Luego de un largo periplo por España, Marruecos y las islas Madeiras, regresa a Cuba el 23 de enero de 1959. La Revolución ha triunfado y el Maestro, dice el musicólogo Orlando Martínez se siente «animoso y emprendedor». Un grupo de compositores —Portillo de la Luz, Rosendo Ruiz Quevedo, Juan Arrondo…— acusan de batistiano y de mal manejo de los fondos de la institución al letrado y secretario general de la Sociedad de Autores, e involucran en el acto a Lecuona, Gonzalo Roig, Miguel Matamoros y Rodrigo Prats, por haberse constituido «en sus cumplimenteros», y se pide la expulsión de Lecuona del Sindicato de Músicos.

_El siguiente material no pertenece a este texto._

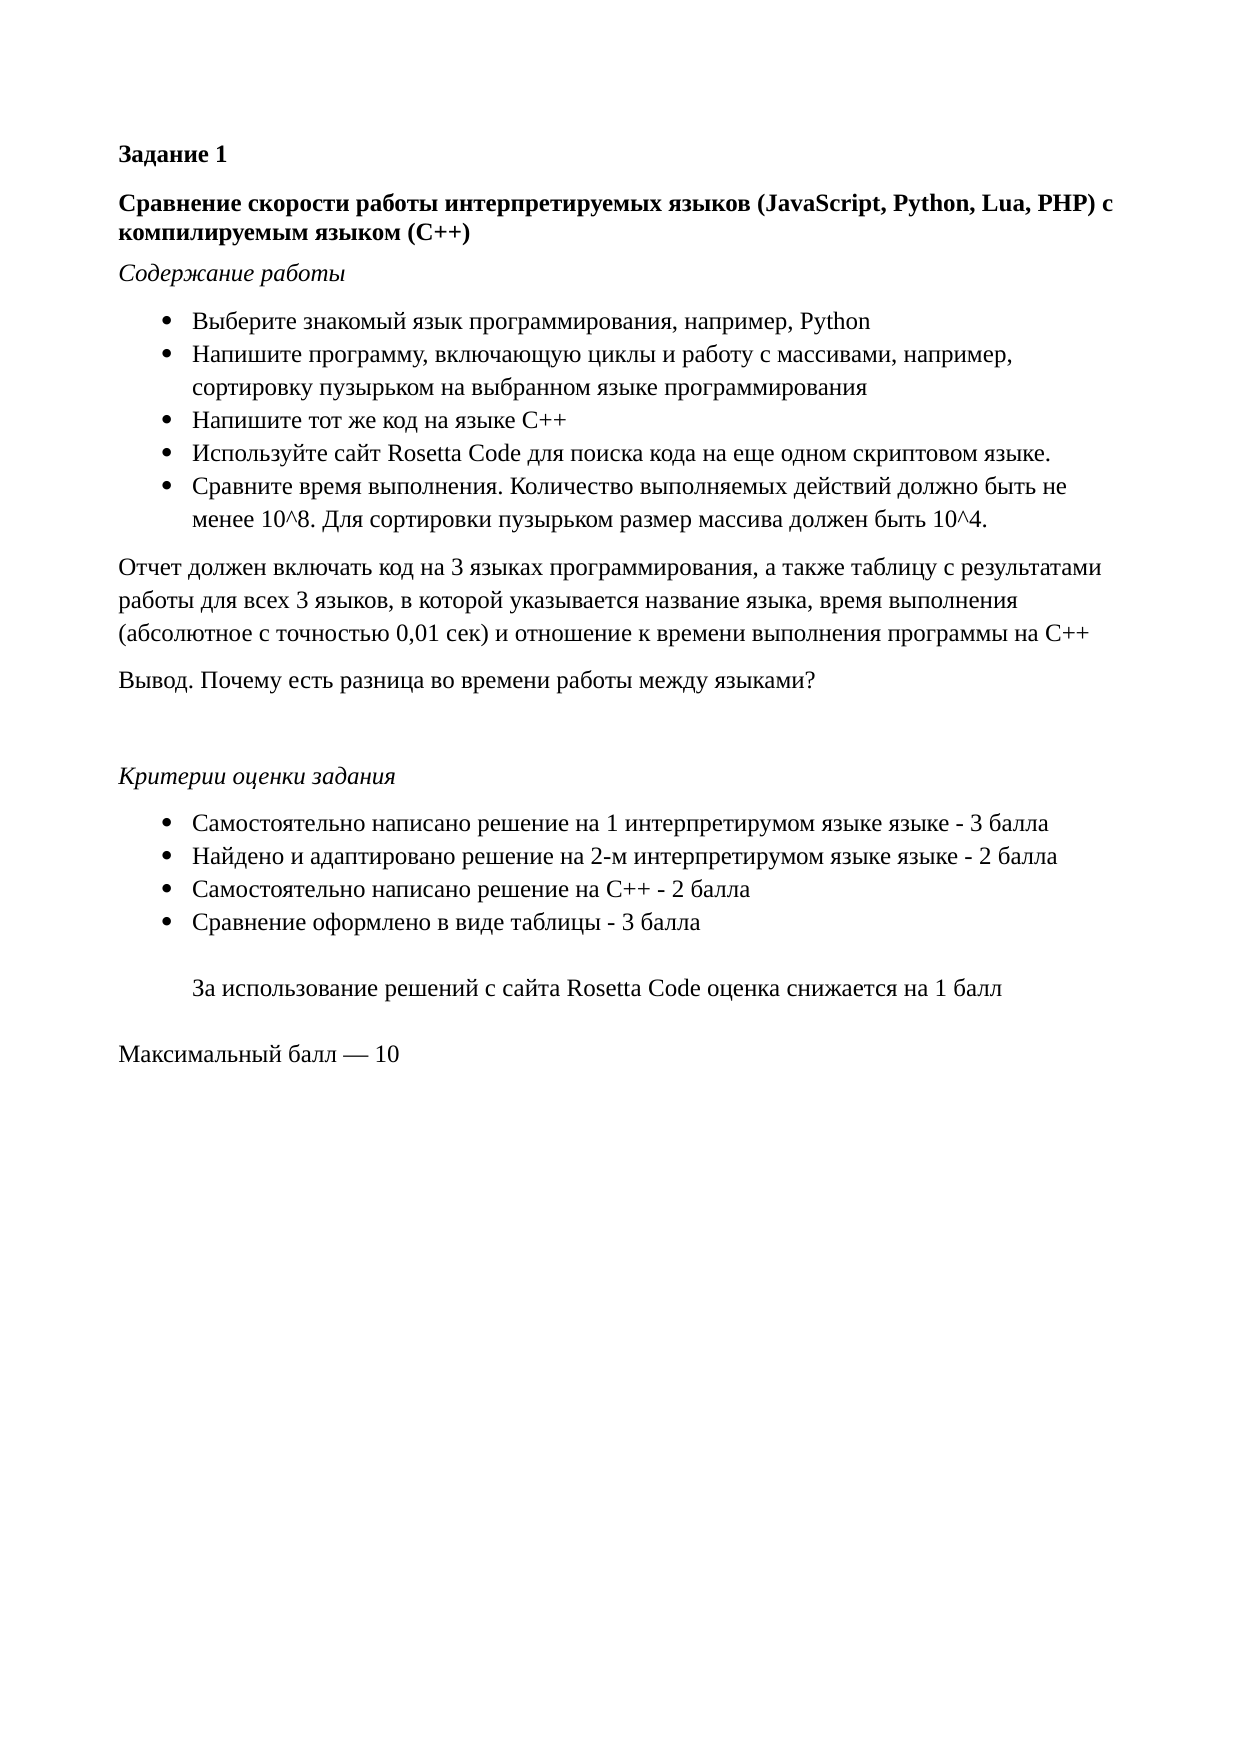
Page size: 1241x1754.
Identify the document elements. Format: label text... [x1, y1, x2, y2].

text Вывод. Почему есть разница во времени работы между языками? [118, 666, 1122, 694]
list Сравнение оформлено в виде таблицы - 3 балла [162, 907, 1122, 936]
list Напишите тот же код на языке С++ [162, 405, 1122, 434]
subtitle Сравнение скорости работы интерпретируемых языков (JavaScript, Python, Lua, PHP) с компилируемым языком (C++) [118, 188, 1122, 246]
list Сравните время выполнения. Количество выполняемых действий должно быть не менее 10^8. Для сортировки пузырьком размер массива должен быть 10^4. [162, 471, 1122, 533]
subtitle Задание 1 [118, 139, 1122, 168]
list Напишите программу, включающую циклы и работу с массивами, например, сортировку пузырьком на выбранном языке программирования [162, 339, 1122, 401]
list За использование решений с сайта Rosetta Code оценка снижается на 1 балл [192, 973, 1122, 1002]
list Используйте сайт Rosetta Code для поиска кода на еще одном скриптовом языке. [162, 438, 1122, 467]
text Отчет должен включать код на 3 языках программирования, а также таблицу с результатами работы для всех 3 языков, в которой указывается название языка, время выполнения (абсолютное с точностью 0,01 сек) и отношение к времени выполнения программы на С++ [118, 552, 1122, 647]
text Критерии оценки задания [118, 761, 1122, 789]
list Самостоятельно написано решение на С++ - 2 балла [162, 874, 1122, 903]
text Максимальный балл — 10 [118, 1039, 1122, 1068]
list Самостоятельно написано решение на 1 интерпретирумом языке языке - 3 балла [162, 808, 1122, 837]
text Содержание работы [118, 258, 1122, 287]
list Найдено и адаптировано решение на 2-м интерпретирумом языке языке - 2 балла [162, 841, 1122, 870]
list Выберите знакомый язык программирования, например, Python [162, 306, 1122, 335]
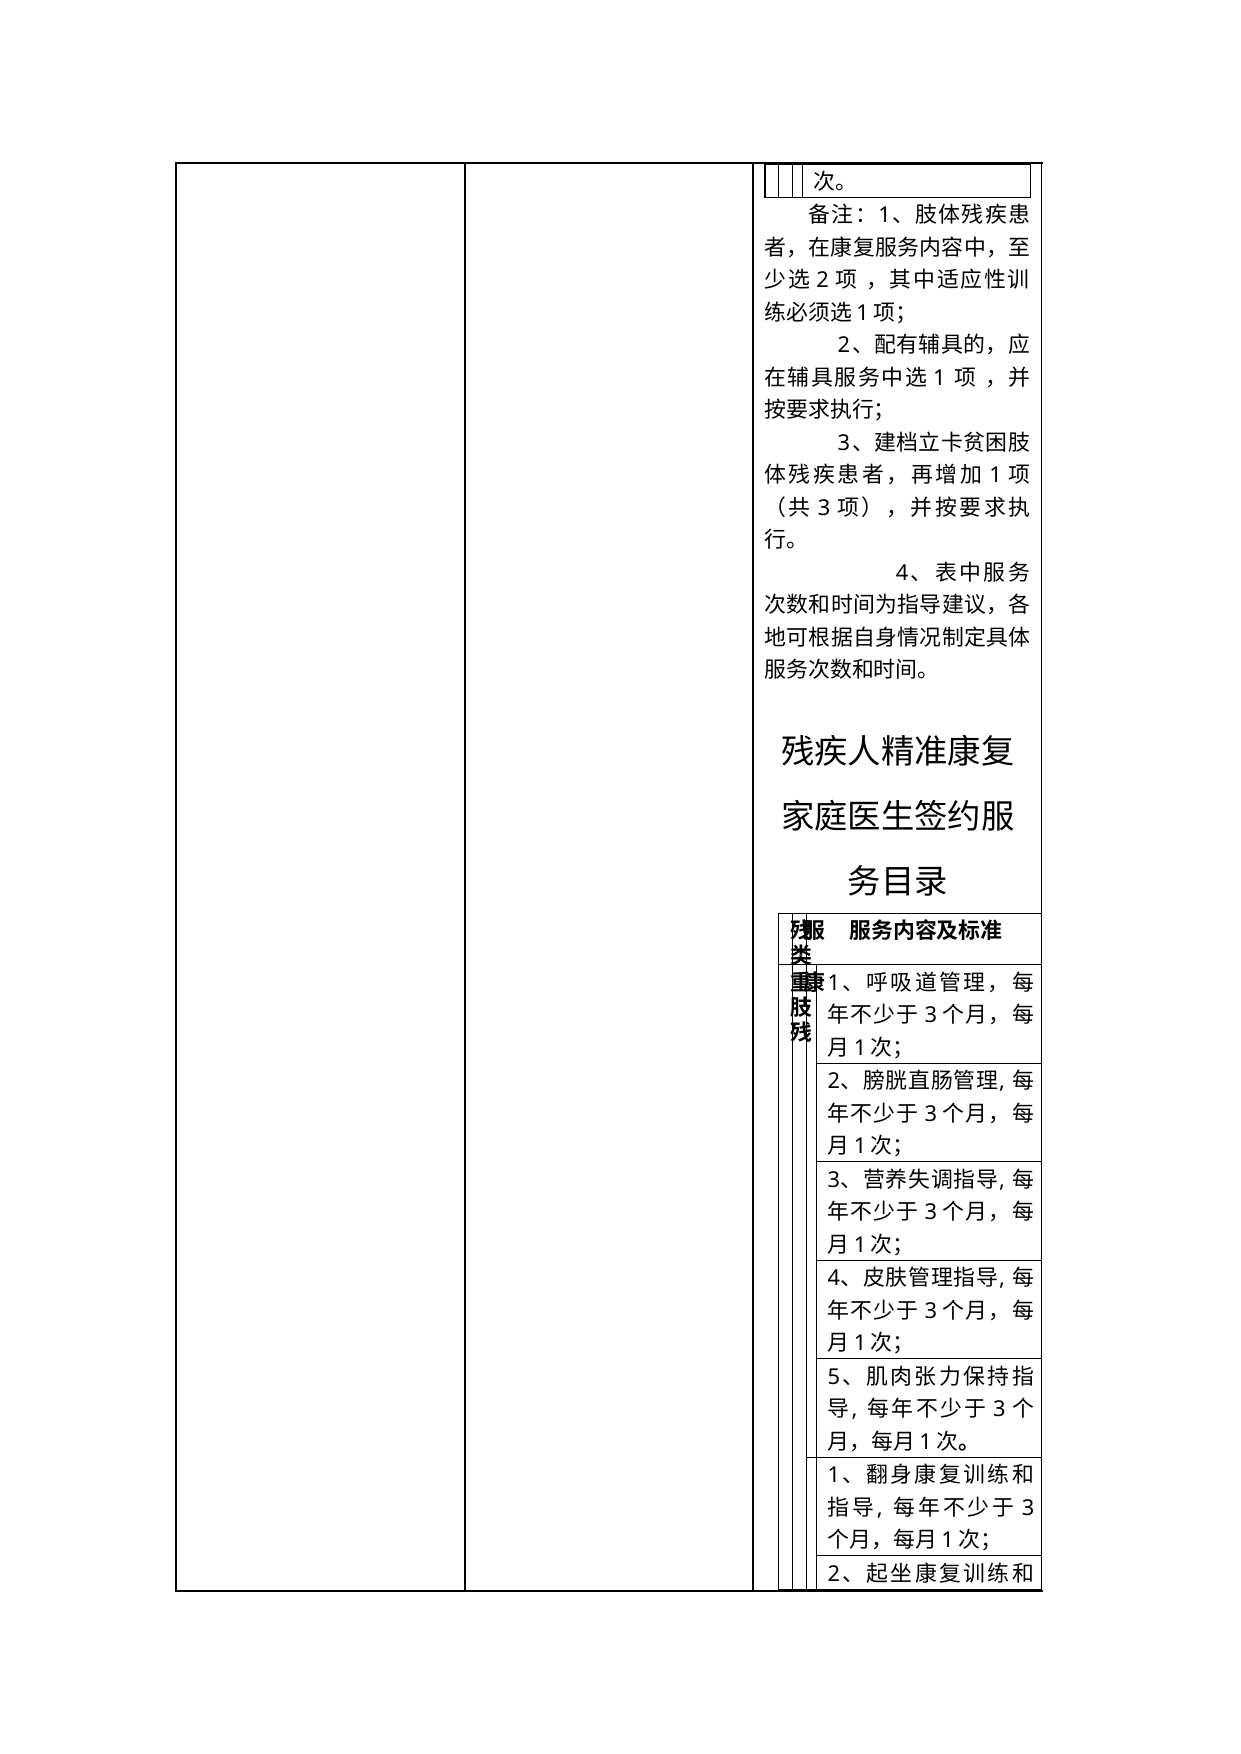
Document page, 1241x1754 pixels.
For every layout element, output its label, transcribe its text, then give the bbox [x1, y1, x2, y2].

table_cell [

El famoso autor de Damisela encantadora, que nunca se dignó a ripostar los ataques de que fue objeto a lo largo de su vida, esta vez se defiende. «Nunca ofrecí mi música en el Campamento de Columbia… Nunca he recibido cheques ni prebendas de ningún Gobierno cubano a cambio de mi música… nunca he deambulado por los ministerios buscando nada a cambio de mi nombre. Nada de esto me ha hecho falta. Mi música me ha dado para vivir…».

El agua fue tomando su nivel. No faltaron defensores de Lecuona en la prensa y la TV, y el sindicato de músicos de Marianao insistió en homenajearlo en el Anfiteatro de esa ciudad, mientras la FEU organizaba, en el Estadio Universitario, un homenaje de desagravio para Lecuona y para Roig.

En mayo del 59 organiza tres conciertos en el Auditórium. Sería su último contacto con el público cubano. Sale después de Cuba. En Estados Unidos lo mata la nostalgia. Está amargado. No escribe. Necesita el contacto con su tierra. Enferma de cuidado.

En septiembre de 1963 se va a España. Visita las Canarias, y en Málaga lo declaran hijo adoptivo y le obsequian una casa en reconocimiento por su inmortal Malagueña. Dona a una iglesia una imagen de la Caridad del Cobre ante la que hace decir misa por las víctimas del ciclón Flora. En Barcelona enferma de gravedad.

Vuelve a Santa Cruz de Tenerife y allí, en el lujoso hotel Mencey, las cosas parecen mejorar. Todo no es más que una ilusión. Fallece en la media noche del 29 de noviembre de 1963. Lo mata una broncopulmonía con una asistolia por fibrilación ventricular.

El 3 de diciembre, ante el cadáver, se ofreció una misa de corpus insepultus en la iglesia del cementerio de Santa Lastenia, en Santa Cruz. Luego, el cuerpo fue trasladado a Madrid. Allí se le cantó una misa imponente organizada por la Sociedad de Autores de España. Doce sacerdotes oficiaron ante 48 candelabros. Actuó la Orquesta Sinfónica de Madrid con un coro de 200 voces. La bandera cubana cubría el féretro.